(Bounding box coordinate data)
== Segment start ==

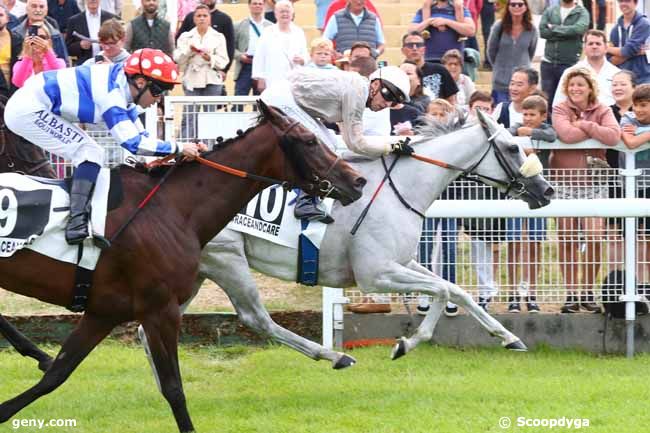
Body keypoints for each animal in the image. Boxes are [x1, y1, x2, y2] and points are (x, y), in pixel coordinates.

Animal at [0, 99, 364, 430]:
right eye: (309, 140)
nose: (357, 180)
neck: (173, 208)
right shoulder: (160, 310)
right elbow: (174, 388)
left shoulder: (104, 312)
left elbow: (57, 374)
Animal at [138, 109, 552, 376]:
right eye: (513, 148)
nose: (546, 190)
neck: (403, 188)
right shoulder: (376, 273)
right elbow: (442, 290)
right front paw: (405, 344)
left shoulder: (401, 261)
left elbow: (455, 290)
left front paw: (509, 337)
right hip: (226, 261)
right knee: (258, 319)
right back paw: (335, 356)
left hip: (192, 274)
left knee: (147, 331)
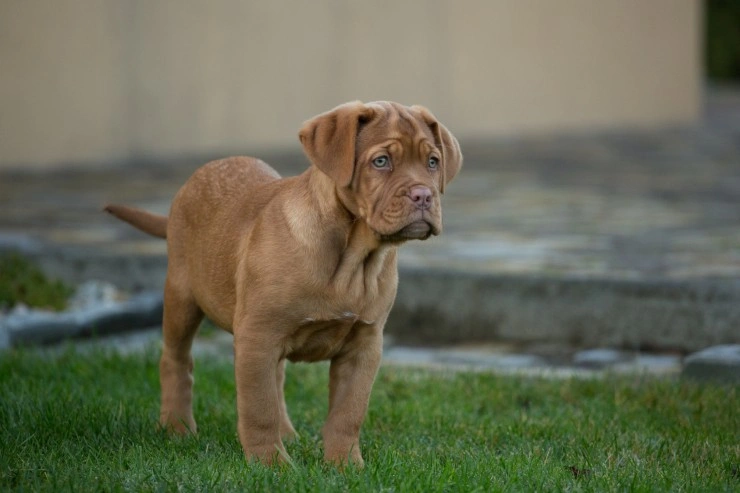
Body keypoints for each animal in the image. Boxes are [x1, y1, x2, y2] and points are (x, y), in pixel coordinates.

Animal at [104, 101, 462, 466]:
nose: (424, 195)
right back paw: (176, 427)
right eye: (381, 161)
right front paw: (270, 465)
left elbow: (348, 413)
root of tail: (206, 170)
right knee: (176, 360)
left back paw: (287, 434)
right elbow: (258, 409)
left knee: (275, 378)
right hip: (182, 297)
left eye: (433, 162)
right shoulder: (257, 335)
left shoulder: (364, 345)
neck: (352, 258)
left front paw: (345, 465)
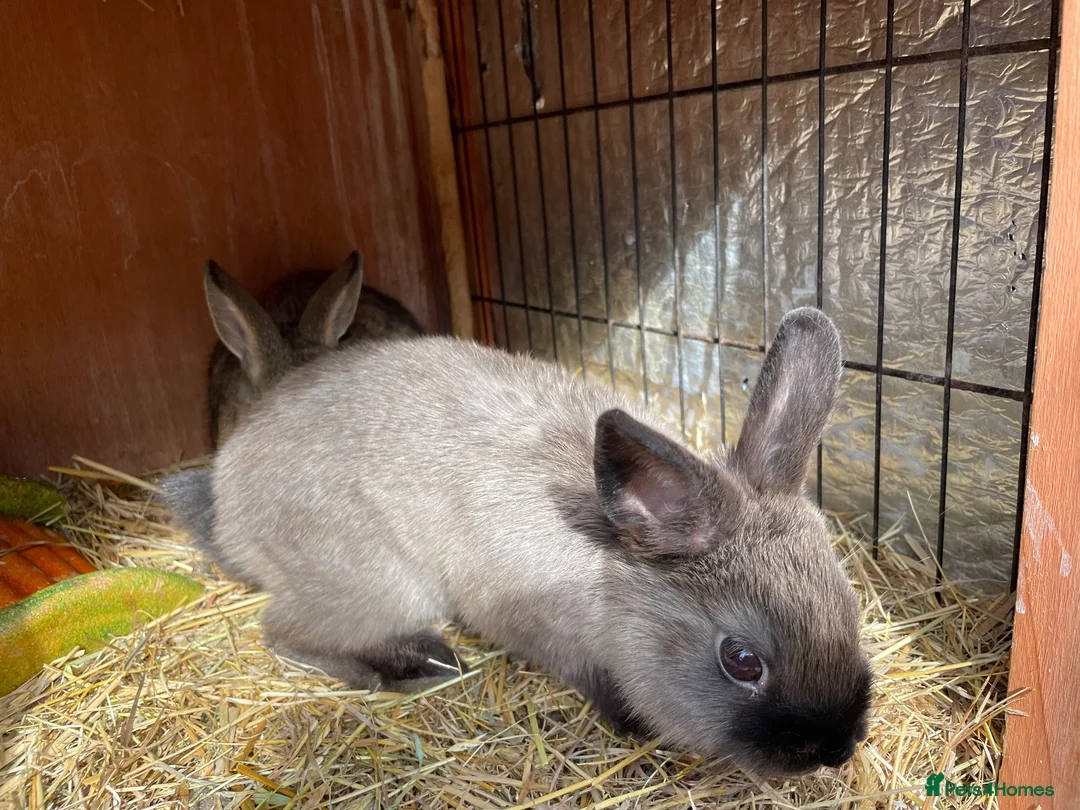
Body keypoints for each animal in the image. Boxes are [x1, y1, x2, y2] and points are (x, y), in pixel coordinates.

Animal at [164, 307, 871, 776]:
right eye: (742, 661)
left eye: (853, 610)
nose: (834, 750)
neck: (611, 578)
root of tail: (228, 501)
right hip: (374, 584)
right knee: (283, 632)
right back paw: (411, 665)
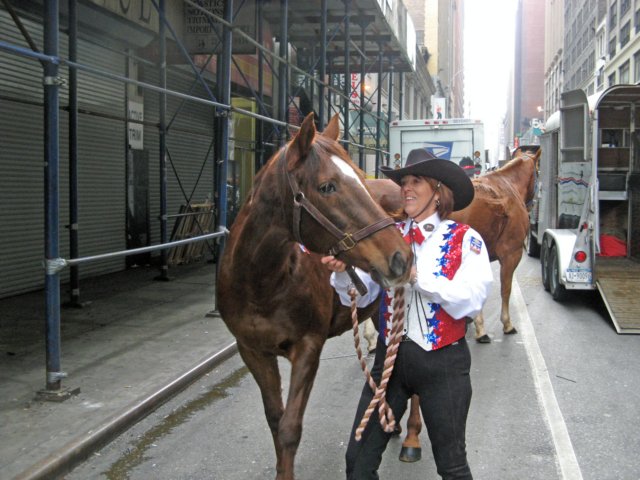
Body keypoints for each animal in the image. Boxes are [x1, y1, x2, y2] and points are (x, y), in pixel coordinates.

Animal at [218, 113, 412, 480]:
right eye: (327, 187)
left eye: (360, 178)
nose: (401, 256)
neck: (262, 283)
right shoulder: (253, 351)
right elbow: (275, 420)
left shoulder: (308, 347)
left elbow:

== Segment end ==

▶ EXERCISE GOAL: Leave out the pictures and set down all of the data exactly.

▶ ANSWER AREA:
Body keypoints for each animal in the image. Boxes are [x1, y1, x2, y2] and points are (x, y), in pixel coordinates.

Animal at [0, 99, 364, 430]:
right eye: (309, 140)
nose: (357, 180)
neck: (173, 208)
right shoulder: (160, 310)
right elbow: (174, 388)
left shoulder: (104, 312)
left elbow: (57, 374)
Animal at [138, 109, 552, 376]:
right eye: (513, 148)
nose: (546, 190)
neck: (403, 188)
right shoulder: (376, 273)
right elbow: (442, 290)
right front paw: (405, 344)
left shoulder: (401, 261)
left elbow: (455, 290)
left front paw: (509, 337)
right hip: (226, 261)
right knee: (258, 319)
right back paw: (335, 356)
left hip: (192, 274)
left knee: (147, 331)
Body keypoints for each animal in the image. Boxes are [x1, y1, x2, y2] and points are (x, y), in pixel coordinates.

Animal at [104, 101, 462, 466]:
nose: (424, 195)
right back paw: (176, 427)
right eye: (381, 161)
right front paw: (270, 465)
left elbow: (348, 413)
root of tail: (206, 170)
right knee: (176, 360)
left back paw: (287, 434)
right elbow: (258, 409)
left knee: (275, 378)
right hip: (182, 297)
left eye: (433, 162)
right shoulder: (257, 335)
left shoulder: (364, 345)
neck: (352, 258)
left front paw: (345, 465)
Body keypoints for each animal in the image. Boxes are [x1, y1, x2, y2] and points are (x, y), in pixel coordinates.

Animal at [164, 307, 871, 776]:
right eye: (742, 661)
left eye: (853, 610)
nose: (834, 750)
neck: (611, 578)
root of tail: (228, 501)
right hip: (374, 584)
right knee: (283, 632)
right back paw: (411, 665)
Body keypoints for each animal in the image. Boxes are [x1, y1, x2, y2] and points are (x, y), in pixel coordinates.

Animal at [218, 113, 412, 480]:
right eye: (327, 187)
left eye: (360, 178)
nose: (401, 256)
neck: (262, 283)
right shoulder: (253, 351)
right elbow: (275, 420)
left shoulder: (308, 347)
left elbow:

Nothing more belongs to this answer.